/---

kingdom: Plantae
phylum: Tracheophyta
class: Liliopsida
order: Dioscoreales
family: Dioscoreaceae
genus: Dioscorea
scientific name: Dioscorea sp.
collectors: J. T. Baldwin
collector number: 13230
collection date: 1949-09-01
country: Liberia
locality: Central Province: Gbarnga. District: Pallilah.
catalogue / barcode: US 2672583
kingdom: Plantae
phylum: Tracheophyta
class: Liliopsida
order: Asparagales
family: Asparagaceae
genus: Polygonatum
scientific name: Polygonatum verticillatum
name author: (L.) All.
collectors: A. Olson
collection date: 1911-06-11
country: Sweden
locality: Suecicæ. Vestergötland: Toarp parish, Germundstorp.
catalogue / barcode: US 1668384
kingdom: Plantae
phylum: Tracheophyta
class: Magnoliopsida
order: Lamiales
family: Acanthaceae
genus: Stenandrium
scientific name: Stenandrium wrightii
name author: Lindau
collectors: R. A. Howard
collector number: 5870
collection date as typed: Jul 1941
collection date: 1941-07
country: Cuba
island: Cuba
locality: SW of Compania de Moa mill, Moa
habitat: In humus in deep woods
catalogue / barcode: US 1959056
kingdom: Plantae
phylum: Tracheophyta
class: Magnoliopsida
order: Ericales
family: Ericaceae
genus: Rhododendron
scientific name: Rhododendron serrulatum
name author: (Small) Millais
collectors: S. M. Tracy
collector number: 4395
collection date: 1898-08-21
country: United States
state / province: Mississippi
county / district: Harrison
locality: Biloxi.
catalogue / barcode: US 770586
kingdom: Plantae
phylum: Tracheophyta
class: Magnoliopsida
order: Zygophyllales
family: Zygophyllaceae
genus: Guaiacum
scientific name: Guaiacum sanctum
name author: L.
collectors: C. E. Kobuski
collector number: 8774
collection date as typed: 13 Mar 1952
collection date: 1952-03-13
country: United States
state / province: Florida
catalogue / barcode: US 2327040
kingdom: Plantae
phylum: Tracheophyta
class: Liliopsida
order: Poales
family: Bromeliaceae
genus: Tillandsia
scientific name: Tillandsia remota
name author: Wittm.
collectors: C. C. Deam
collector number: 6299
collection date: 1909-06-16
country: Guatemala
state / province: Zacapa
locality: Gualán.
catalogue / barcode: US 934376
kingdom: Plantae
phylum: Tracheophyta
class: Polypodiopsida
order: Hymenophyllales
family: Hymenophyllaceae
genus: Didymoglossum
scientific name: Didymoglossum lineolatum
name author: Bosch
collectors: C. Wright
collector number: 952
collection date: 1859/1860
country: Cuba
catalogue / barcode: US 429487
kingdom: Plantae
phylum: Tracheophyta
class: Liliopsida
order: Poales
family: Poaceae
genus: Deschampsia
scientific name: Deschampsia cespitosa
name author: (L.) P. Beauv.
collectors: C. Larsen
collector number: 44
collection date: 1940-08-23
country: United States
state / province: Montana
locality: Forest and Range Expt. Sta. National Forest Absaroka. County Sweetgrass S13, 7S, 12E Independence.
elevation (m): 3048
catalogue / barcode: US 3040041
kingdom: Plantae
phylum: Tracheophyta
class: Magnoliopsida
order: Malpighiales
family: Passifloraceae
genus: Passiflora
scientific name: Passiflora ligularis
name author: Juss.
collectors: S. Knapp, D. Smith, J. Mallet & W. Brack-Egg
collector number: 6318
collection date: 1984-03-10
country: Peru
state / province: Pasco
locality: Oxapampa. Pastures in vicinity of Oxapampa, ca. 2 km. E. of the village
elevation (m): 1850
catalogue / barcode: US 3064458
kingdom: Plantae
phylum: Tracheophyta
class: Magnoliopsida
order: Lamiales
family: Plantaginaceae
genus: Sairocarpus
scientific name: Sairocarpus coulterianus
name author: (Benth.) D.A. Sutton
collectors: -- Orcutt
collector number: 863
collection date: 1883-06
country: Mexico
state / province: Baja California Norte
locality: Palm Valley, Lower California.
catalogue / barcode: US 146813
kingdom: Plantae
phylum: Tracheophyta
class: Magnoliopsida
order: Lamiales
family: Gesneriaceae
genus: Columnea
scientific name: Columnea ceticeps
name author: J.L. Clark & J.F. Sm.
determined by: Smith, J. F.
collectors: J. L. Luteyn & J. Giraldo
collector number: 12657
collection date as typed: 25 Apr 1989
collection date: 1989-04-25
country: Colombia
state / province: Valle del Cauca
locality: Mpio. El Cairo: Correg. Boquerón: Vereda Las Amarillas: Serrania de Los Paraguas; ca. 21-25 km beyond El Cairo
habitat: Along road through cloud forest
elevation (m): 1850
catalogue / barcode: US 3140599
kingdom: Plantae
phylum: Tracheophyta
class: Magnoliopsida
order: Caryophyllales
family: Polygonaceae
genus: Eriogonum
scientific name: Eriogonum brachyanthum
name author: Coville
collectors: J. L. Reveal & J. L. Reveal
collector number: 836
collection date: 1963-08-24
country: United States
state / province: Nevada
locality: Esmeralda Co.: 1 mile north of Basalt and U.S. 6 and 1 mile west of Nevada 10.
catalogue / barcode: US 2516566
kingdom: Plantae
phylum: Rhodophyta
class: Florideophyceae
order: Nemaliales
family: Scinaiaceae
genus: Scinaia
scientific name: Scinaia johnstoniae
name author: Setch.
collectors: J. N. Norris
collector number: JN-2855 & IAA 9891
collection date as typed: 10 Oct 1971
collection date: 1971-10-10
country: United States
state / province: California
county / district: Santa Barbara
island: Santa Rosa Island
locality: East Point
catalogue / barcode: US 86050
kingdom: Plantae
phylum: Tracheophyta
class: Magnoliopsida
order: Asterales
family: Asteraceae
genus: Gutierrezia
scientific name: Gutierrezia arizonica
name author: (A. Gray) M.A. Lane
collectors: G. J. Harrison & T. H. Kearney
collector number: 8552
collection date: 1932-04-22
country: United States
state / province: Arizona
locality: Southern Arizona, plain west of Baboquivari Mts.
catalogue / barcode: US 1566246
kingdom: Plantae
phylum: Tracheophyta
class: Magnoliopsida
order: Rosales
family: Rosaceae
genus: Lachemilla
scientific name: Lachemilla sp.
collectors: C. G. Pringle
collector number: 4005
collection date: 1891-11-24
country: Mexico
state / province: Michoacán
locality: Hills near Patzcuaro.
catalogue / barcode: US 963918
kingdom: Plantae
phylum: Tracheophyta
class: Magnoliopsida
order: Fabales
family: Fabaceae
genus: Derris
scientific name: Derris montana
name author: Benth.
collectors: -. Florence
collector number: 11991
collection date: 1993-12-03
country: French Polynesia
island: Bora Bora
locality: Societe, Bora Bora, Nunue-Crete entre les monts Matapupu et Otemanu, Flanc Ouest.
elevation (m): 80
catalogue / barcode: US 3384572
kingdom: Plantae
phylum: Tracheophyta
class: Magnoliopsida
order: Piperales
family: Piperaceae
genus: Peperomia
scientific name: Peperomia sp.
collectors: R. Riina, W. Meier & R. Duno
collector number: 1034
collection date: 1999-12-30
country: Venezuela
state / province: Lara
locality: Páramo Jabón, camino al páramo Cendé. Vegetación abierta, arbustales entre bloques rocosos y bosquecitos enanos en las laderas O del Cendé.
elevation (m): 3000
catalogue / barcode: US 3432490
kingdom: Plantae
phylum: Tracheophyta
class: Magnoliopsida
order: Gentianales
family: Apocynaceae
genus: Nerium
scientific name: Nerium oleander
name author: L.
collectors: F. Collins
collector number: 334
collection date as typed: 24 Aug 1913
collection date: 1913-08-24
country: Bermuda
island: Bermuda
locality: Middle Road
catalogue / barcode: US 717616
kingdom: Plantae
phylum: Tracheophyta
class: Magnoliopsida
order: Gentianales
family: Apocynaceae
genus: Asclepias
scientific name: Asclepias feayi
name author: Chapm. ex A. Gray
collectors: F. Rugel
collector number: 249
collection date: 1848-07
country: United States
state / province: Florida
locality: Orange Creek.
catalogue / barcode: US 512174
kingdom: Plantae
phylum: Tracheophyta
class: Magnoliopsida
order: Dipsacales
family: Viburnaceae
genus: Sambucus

\---

◆ Problem to work on ◆
Can you edit the material starting at the line that holds "collection date as typed: 24 Aug 1913" and ending at the end of the material, replacing "locality" with "site" and leaving everything else unchanged? Return only those lines.

◆ The result ◆
collection date as typed: 24 Aug 1913
collection date: 1913-08-24
country: Bermuda
island: Bermuda
site: Middle Road
catalogue / barcode: US 717616
kingdom: Plantae
phylum: Tracheophyta
class: Magnoliopsida
order: Gentianales
family: Apocynaceae
genus: Asclepias
scientific name: Asclepias feayi
name author: Chapm. ex A. Gray
collectors: F. Rugel
collector number: 249
collection date: 1848-07
country: United States
state / province: Florida
site: Orange Creek.
catalogue / barcode: US 512174
kingdom: Plantae
phylum: Tracheophyta
class: Magnoliopsida
order: Dipsacales
family: Viburnaceae
genus: Sambucus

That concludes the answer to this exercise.